== Segment start ==

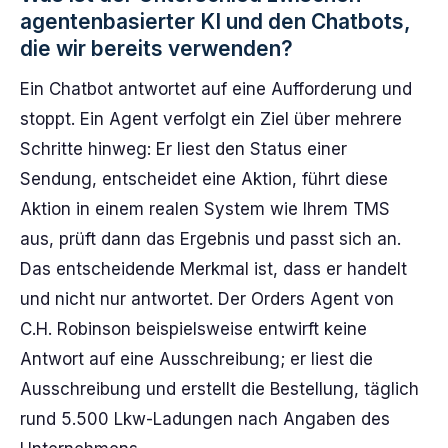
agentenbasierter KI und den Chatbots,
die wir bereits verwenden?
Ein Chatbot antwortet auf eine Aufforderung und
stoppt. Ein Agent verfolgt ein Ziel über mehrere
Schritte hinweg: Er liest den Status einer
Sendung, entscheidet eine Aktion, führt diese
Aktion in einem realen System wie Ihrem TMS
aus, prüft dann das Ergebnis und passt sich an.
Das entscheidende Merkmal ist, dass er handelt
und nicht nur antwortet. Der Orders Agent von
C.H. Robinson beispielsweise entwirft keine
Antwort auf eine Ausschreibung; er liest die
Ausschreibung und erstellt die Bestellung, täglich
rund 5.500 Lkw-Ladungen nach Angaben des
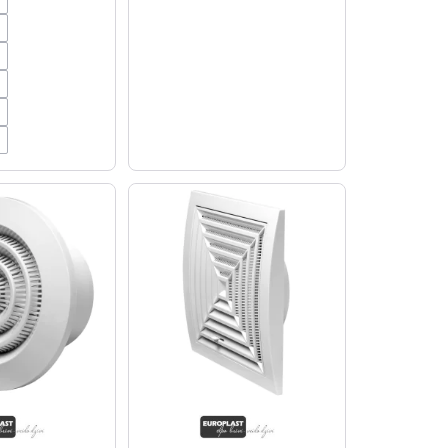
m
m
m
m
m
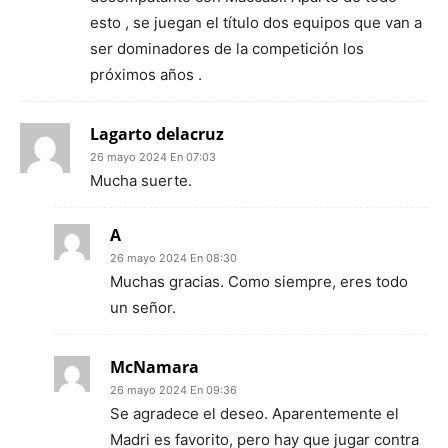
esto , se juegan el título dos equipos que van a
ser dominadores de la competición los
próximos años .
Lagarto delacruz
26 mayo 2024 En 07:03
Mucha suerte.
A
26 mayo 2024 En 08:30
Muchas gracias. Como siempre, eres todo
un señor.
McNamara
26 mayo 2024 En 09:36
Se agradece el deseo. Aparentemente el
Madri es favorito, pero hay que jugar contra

== Segment end ==

Could you collect every line of the records above that contains the word "mayo" and copy each one out?

Written response -
26 mayo 2024 En 07:03
26 mayo 2024 En 08:30
26 mayo 2024 En 09:36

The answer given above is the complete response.